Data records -
::::::::

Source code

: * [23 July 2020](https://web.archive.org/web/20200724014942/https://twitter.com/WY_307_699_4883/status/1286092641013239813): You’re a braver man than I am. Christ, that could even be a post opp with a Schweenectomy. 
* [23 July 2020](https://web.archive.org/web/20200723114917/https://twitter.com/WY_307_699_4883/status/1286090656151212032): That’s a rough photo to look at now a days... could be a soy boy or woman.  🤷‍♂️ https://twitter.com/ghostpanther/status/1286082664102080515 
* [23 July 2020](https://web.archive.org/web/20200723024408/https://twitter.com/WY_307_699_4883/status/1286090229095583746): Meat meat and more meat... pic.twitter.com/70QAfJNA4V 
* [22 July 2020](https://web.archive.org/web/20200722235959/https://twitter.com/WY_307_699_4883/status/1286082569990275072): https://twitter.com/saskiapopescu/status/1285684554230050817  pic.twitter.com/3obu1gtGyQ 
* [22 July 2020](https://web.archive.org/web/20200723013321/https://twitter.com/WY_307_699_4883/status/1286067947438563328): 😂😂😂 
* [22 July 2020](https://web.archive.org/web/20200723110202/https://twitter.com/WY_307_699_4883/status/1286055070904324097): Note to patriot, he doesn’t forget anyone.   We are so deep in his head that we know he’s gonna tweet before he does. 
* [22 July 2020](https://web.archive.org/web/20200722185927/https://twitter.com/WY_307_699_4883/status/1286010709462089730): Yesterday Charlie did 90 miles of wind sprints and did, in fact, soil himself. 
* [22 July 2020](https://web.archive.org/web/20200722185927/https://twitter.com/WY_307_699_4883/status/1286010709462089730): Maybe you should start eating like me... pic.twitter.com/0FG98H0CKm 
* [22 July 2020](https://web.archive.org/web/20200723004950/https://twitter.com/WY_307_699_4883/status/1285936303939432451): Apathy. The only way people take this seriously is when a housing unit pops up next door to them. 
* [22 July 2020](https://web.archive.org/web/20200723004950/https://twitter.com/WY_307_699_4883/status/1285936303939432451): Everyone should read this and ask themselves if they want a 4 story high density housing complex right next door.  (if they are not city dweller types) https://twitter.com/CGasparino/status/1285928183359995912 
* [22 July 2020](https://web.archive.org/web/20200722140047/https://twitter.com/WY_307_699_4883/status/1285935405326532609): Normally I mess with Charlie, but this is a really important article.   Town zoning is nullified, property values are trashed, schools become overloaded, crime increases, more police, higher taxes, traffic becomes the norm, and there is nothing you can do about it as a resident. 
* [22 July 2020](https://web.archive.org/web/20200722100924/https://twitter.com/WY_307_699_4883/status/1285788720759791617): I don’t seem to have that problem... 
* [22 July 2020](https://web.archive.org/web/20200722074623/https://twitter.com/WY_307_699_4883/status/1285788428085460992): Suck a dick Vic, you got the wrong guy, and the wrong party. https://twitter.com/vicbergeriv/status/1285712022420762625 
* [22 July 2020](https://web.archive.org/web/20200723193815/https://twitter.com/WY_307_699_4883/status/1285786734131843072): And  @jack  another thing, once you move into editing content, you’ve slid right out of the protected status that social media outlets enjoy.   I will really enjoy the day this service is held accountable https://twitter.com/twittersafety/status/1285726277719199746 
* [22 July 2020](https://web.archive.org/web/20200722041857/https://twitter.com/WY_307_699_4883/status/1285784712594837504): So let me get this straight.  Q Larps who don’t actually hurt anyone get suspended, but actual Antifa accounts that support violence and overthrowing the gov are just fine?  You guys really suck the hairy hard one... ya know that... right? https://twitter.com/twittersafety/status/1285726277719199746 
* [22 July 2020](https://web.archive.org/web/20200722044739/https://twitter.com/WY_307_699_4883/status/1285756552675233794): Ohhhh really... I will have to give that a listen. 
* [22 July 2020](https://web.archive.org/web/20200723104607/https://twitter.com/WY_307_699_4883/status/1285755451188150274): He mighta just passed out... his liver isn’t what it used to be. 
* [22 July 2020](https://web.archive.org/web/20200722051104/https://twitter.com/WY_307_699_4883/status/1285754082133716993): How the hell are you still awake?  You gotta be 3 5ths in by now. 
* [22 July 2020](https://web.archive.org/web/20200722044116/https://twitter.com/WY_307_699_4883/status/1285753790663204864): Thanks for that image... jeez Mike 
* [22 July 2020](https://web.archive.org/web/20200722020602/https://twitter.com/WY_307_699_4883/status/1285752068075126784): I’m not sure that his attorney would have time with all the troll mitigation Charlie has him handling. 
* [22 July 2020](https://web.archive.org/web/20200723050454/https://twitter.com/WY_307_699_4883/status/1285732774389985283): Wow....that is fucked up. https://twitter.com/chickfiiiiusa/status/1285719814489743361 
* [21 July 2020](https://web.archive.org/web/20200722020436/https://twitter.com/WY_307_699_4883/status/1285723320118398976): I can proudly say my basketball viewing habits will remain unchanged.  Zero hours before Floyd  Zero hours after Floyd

::::::::

YOUR OBJECTIVE - Find every line in the entries above that contains the word "they", and copy each of those lines in full.

SOLVED EXERCISE -
* [22 July 2020](https://web.archive.org/web/20200723004950/https://twitter.com/WY_307_699_4883/status/1285936303939432451): Everyone should read this and ask themselves if they want a 4 story high density housing complex right next door.  (if they are not city dweller types) https://twitter.com/CGasparino/status/1285928183359995912 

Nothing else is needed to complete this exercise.